# Your goal:
The response must match the data below exactly, line for line.

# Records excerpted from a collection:
..............................
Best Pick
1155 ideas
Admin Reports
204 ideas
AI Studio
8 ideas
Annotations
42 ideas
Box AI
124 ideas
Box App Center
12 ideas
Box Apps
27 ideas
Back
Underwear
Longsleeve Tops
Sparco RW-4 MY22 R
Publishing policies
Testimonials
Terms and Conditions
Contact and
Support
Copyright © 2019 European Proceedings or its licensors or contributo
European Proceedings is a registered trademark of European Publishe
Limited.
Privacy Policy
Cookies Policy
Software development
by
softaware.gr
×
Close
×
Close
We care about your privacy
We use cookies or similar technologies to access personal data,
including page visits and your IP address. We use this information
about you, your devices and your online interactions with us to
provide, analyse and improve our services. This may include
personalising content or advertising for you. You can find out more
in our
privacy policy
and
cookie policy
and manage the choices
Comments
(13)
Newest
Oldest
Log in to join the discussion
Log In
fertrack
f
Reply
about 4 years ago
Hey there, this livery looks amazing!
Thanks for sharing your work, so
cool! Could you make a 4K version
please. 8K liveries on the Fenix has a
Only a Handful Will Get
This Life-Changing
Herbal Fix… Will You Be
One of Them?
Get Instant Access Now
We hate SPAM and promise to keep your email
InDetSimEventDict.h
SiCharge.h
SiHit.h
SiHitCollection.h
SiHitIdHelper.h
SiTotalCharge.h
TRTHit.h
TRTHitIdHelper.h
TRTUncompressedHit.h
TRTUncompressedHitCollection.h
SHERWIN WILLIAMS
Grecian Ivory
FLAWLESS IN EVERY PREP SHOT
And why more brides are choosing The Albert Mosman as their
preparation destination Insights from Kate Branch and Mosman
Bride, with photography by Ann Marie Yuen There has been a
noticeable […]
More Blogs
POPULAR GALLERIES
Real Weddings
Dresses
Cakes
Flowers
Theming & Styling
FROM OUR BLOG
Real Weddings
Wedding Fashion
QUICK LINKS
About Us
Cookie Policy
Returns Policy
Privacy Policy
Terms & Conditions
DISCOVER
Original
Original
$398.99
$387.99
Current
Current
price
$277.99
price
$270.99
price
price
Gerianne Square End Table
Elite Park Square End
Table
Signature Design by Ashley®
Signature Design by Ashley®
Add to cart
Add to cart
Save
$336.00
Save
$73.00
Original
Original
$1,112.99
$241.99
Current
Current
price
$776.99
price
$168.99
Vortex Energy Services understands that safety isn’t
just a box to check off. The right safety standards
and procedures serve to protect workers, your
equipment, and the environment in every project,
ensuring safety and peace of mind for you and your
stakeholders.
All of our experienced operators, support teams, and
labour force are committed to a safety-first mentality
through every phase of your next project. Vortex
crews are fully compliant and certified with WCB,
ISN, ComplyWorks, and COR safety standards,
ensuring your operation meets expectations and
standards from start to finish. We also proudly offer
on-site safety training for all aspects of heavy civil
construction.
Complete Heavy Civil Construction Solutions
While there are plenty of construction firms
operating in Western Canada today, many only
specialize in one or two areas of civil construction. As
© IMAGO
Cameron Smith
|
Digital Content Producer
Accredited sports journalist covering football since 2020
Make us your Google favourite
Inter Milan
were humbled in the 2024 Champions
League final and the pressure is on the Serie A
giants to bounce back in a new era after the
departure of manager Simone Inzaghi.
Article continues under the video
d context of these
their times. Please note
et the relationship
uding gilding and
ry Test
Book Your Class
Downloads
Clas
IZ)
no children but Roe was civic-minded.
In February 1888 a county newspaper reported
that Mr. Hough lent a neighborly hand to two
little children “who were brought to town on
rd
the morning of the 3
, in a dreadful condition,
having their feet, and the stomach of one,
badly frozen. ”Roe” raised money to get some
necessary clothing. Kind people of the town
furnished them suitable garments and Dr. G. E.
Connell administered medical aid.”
..............................
# Answer section:
Best Pick
1155 ideas
Admin Reports
204 ideas
AI Studio
8 ideas
Annotations
42 ideas
Box AI
124 ideas
Box App Center
12 ideas
Box Apps
27 ideas
Back
Underwear
Longsleeve Tops
Sparco RW-4 MY22 R
Publishing policies
Testimonials
Terms and Conditions
Contact and
Support
Copyright © 2019 European Proceedings or its licensors or contributo
European Proceedings is a registered trademark of European Publishe
Limited.
Privacy Policy
Cookies Policy
Software development
by
softaware.gr
×
Close
×
Close
We care about your privacy
We use cookies or similar technologies to access personal data,
including page visits and your IP address. We use this information
about you, your devices and your online interactions with us to
provide, analyse and improve our services. This may include
personalising content or advertising for you. You can find out more
in our
privacy policy
and
cookie policy
and manage the choices
Comments
(13)
Newest
Oldest
Log in to join the discussion
Log In
fertrack
f
Reply
about 4 years ago
Hey there, this livery looks amazing!
Thanks for sharing your work, so
cool! Could you make a 4K version
please. 8K liveries on the Fenix has a
Only a Handful Will Get
This Life-Changing
Herbal Fix… Will You Be
One of Them?
Get Instant Access Now
We hate SPAM and promise to keep your email
InDetSimEventDict.h
SiCharge.h
SiHit.h
SiHitCollection.h
SiHitIdHelper.h
SiTotalCharge.h
TRTHit.h
TRTHitIdHelper.h
TRTUncompressedHit.h
TRTUncompressedHitCollection.h
SHERWIN WILLIAMS
Grecian Ivory
FLAWLESS IN EVERY PREP SHOT
And why more brides are choosing The Albert Mosman as their
preparation destination Insights from Kate Branch and Mosman
Bride, with photography by Ann Marie Yuen There has been a
noticeable […]
More Blogs
POPULAR GALLERIES
Real Weddings
Dresses
Cakes
Flowers
Theming & Styling
FROM OUR BLOG
Real Weddings
Wedding Fashion
QUICK LINKS
About Us
Cookie Policy
Returns Policy
Privacy Policy
Terms & Conditions
DISCOVER
Original
Original
$398.99
$387.99
Current
Current
price
$277.99
price
$270.99
price
price
Gerianne Square End Table
Elite Park Square End
Table
Signature Design by Ashley®
Signature Design by Ashley®
Add to cart
Add to cart
Save
$336.00
Save
$73.00
Original
Original
$1,112.99
$241.99
Current
Current
price
$776.99
price
$168.99
Vortex Energy Services understands that safety isn’t
just a box to check off. The right safety standards
and procedures serve to protect workers, your
equipment, and the environment in every project,
ensuring safety and peace of mind for you and your
stakeholders.
All of our experienced operators, support teams, and
labour force are committed to a safety-first mentality
through every phase of your next project. Vortex
crews are fully compliant and certified with WCB,
ISN, ComplyWorks, and COR safety standards,
ensuring your operation meets expectations and
standards from start to finish. We also proudly offer
on-site safety training for all aspects of heavy civil
construction.
Complete Heavy Civil Construction Solutions
While there are plenty of construction firms
operating in Western Canada today, many only
specialize in one or two areas of civil construction. As
© IMAGO
Cameron Smith
|
Digital Content Producer
Accredited sports journalist covering football since 2020
Make us your Google favourite
Inter Milan
were humbled in the 2024 Champions
League final and the pressure is on the Serie A
giants to bounce back in a new era after the
departure of manager Simone Inzaghi.
Article continues under the video
d context of these
their times. Please note
et the relationship
uding gilding and
ry Test
Book Your Class
Downloads
Clas
IZ)
no children but Roe was civic-minded.
In February 1888 a county newspaper reported
that Mr. Hough lent a neighborly hand to two
little children “who were brought to town on
rd
the morning of the 3
, in a dreadful condition,
having their feet, and the stomach of one,
badly frozen. ”Roe” raised money to get some
necessary clothing. Kind people of the town
furnished them suitable garments and Dr. G. E.
Connell administered medical aid.”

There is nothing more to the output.